Bootstrapping

A guide for bootstrapping Sidero management plane

Introduction

Imagine a scenario in which you have shown up to a datacenter with only a laptop and your task is to transition a rack of bare metal machines into an HA management plane and multiple Kubernetes clusters created by that management plane. In this guide, we will go through how to create a bootstrap cluster using a Docker-based Talos cluster, provision the management plane, and pivot over to it. Guides around post-pivoting setup and subsequent cluster creation should also be found in the “Guides” section of the sidebar.

Because of the design of Cluster API, there is inherently a “chicken and egg” problem with needing a Kubernetes cluster in order to provision the management plane. Talos Systems and the Cluster API community have created tools to help make this transition easier.

Prerequisites

First, you need to install the latest talosctl by running the following script:

curl -Lo /usr/local/bin/talosctl https://github.com/talos-systems/talos/releases/latest/download/talosctl-$(uname -s | tr "[:upper:]" "[:lower:]")-amd64
chmod +x /usr/local/bin/talosctl

You can read more about Talos and talosctl at talos.dev.

Next, there are two big prerequisites involved with bootstrapping Sidero: routing and DHCP setup.

From the routing side, the laptop from which you are bootstrapping must be accessible by the bare metal machines that we will be booting. In the datacenter scenario described above, the easiest way to achieve this is probably to hook the laptop onto the server rack’s subnet by plugging it into the top-of-rack switch. This is needed for TFTP, PXE booting, and for the ability to register machines with the bootstrap plane.

DHCP configuration is needed to tell the metal servers what their “next server” is when PXE booting. The configuration of this is different for each environment and each DHCP server, thus it’s impossible to give an easy guide. However, here is an example of the configuration for an Ubiquti EdgeRouter that uses vyatta-dhcpd as the DHCP service:

This block shows the subnet setup, as well as the extra “subnet-parameters” that tell the DHCP server to include the ipxe-metal.conf file.
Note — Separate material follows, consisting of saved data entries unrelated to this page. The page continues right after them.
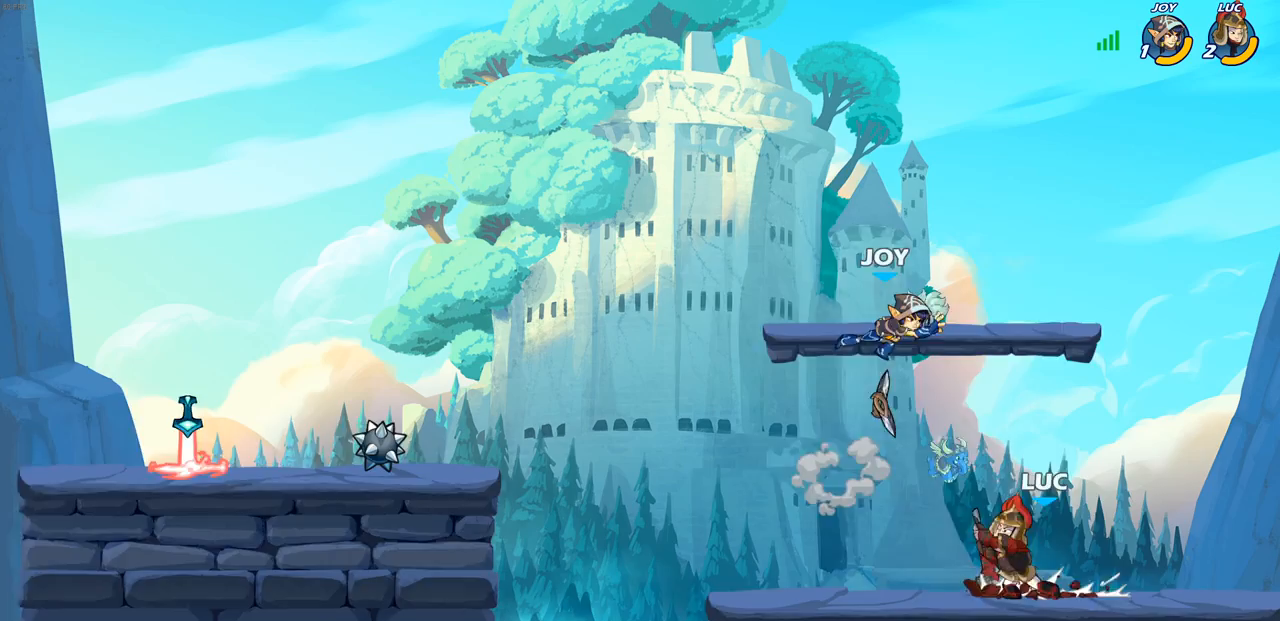
{"buttons": [], "left_stick": "center", "right_stick": "center", "events": [[367, "left_stick", "right"], [467, "left_stick", "center"]]}
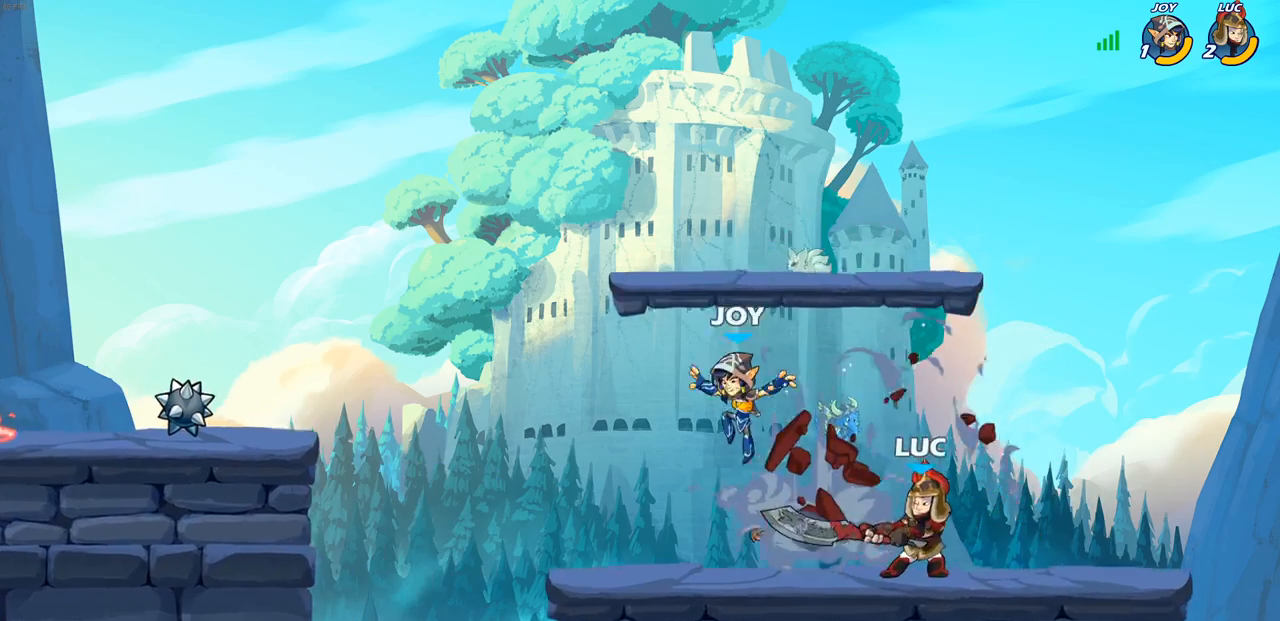
{"buttons": ["SQUARE"], "left_stick": "left", "right_stick": "center", "events": [[33, "left_stick", "down-left"], [67, "SQUARE", "down"], [150, "SQUARE", "up"], [233, "left_stick", "center"], [250, "SQUARE", "down"], [350, "SQUARE", "up"], [400, "left_stick", "left"], [450, "SQUARE", "down"]]}
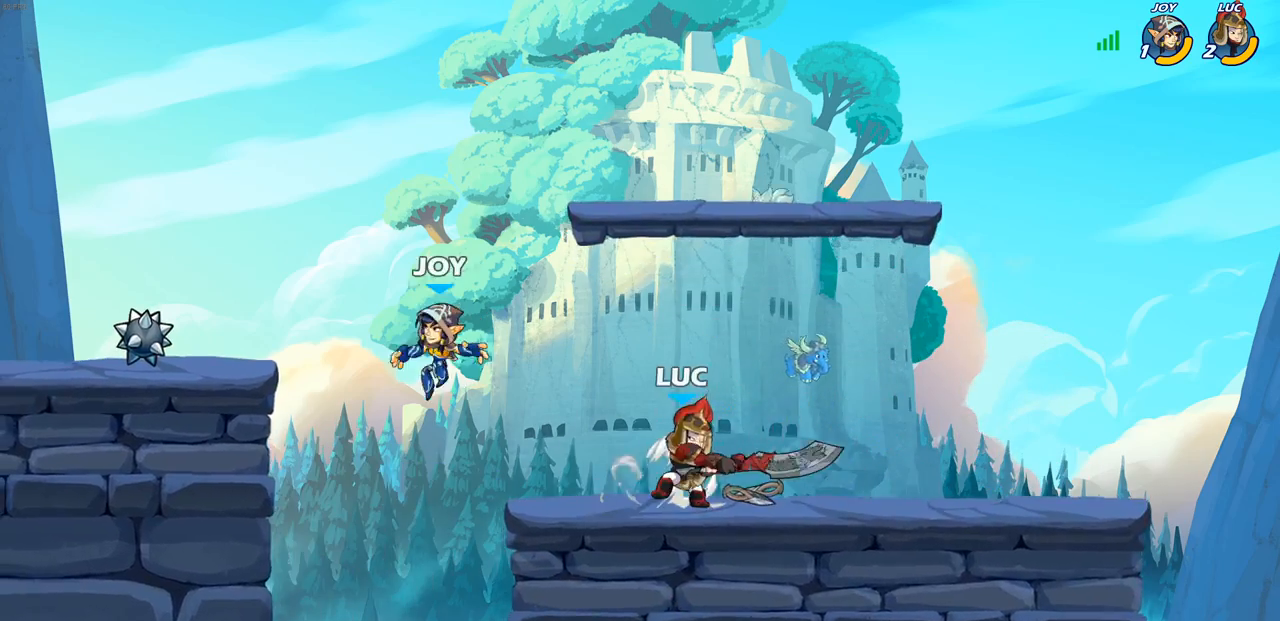
{"buttons": [], "left_stick": "center", "right_stick": "center", "events": [[50, "SQUARE", "up"], [67, "left_stick", "up-left"], [117, "SQUARE", "down"], [233, "SQUARE", "up"], [500, "left_stick", "center"]]}
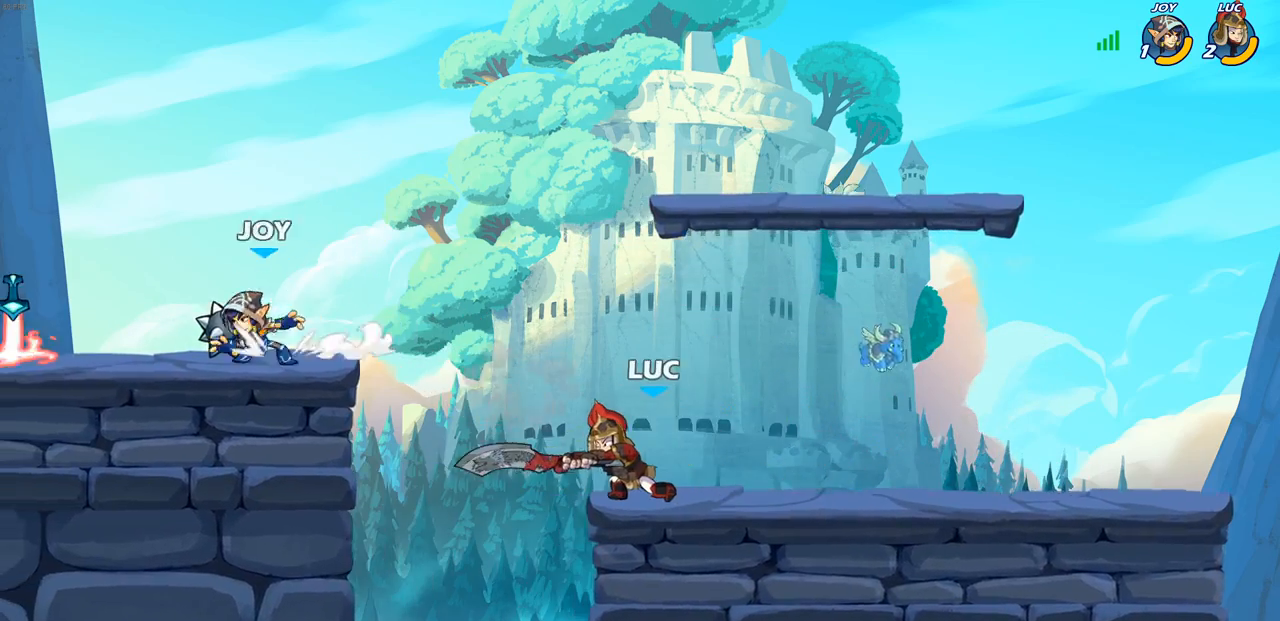
{"buttons": [], "left_stick": "left", "right_stick": "center", "events": [[300, "left_stick", "left"]]}
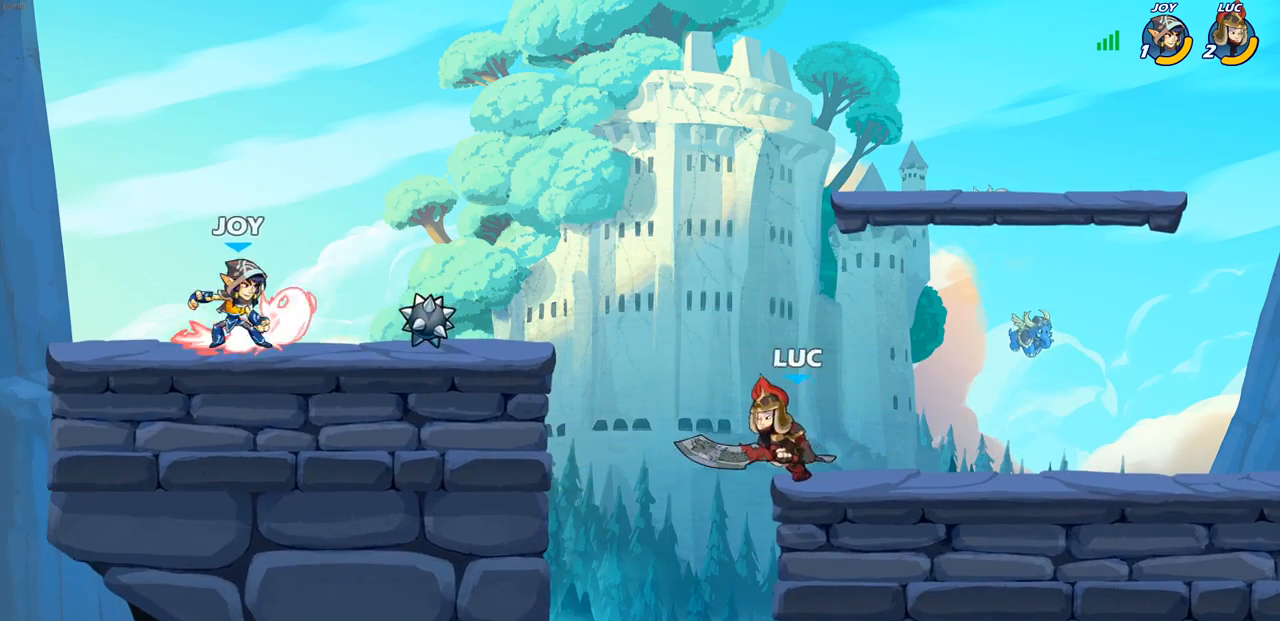
{"buttons": [], "left_stick": "up-left", "right_stick": "center", "events": [[167, "CROSS", "down"], [217, "CIRCLE", "down"], [233, "CROSS", "up"], [300, "CIRCLE", "up"], [450, "left_stick", "up-left"]]}
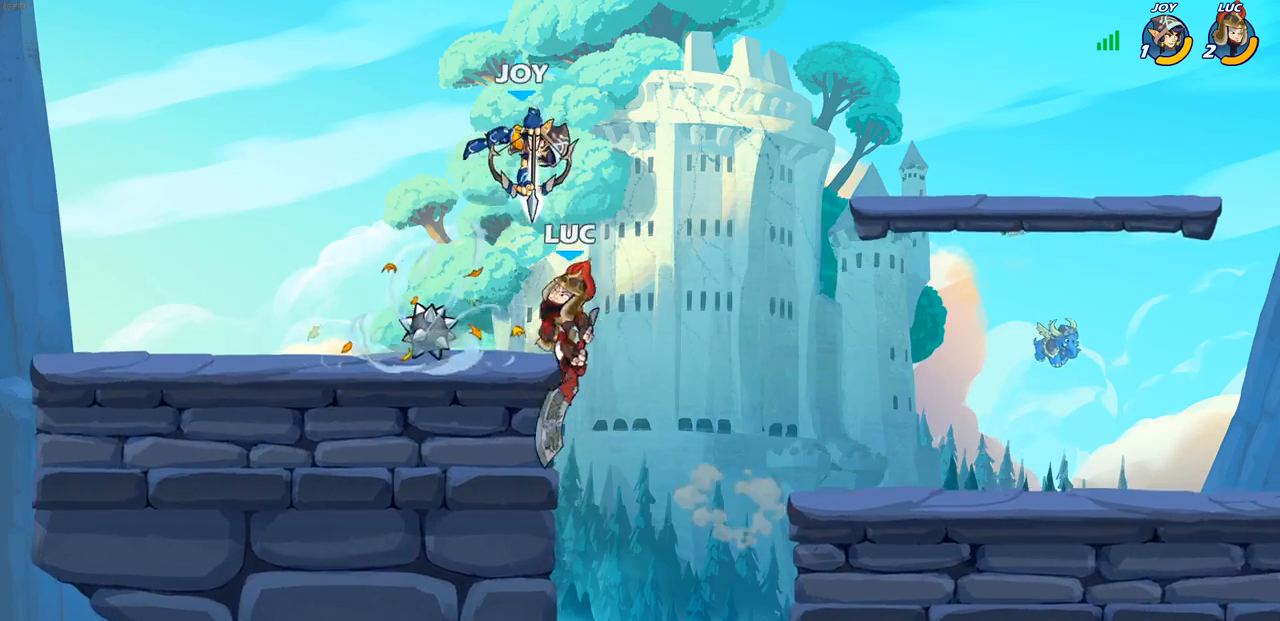
{"buttons": [], "left_stick": "center", "right_stick": "center", "events": [[333, "left_stick", "center"]]}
$ show service dhcp-server shared-network-name MetalDHCP

 authoritative enable
 subnet 192.168.254.0/24 {
     default-router 192.168.254.1
     dns-server 192.168.1.200
     lease 86400
     start 192.168.254.2 {
         stop 192.168.254.252
     }
     subnet-parameters "include &quot;/config/ipxe-metal.conf&quot;;"
 }

Here is the ipxe-metal.conf file.

$ cat /config/ipxe-metal.conf

allow bootp;
allow booting;

next-server 192.168.1.150;
if exists user-class and option user-class = "iPXE" {
  filename "http://192.168.1.150:8081/boot.ipxe";
} elsif substring (option vendor-class-identifier, 0, 10) = "HTTPClient" {
  option vendor-class-identifier "HTTPClient";
  filename "http://192.168.1.150:8081/tftp/ipxe.efi";
} else {
  filename "ipxe.efi";
}

host talos-mgmt-0 {
    fixed-address 192.168.254.2;
    hardware ethernet d0:50:99:d3:33:60;
}

Notice that it sets a static address for the management node that I’ll be booting, in addition to providing the “next server” info. This “next server” IP address will match references to PUBLIC_IP found below in this guide.

Create a Local Cluster

The talosctl CLI tool has built-in support for spinning up Talos in docker containers. Let’s use this to our advantage as an easy Kubernetes cluster to start from.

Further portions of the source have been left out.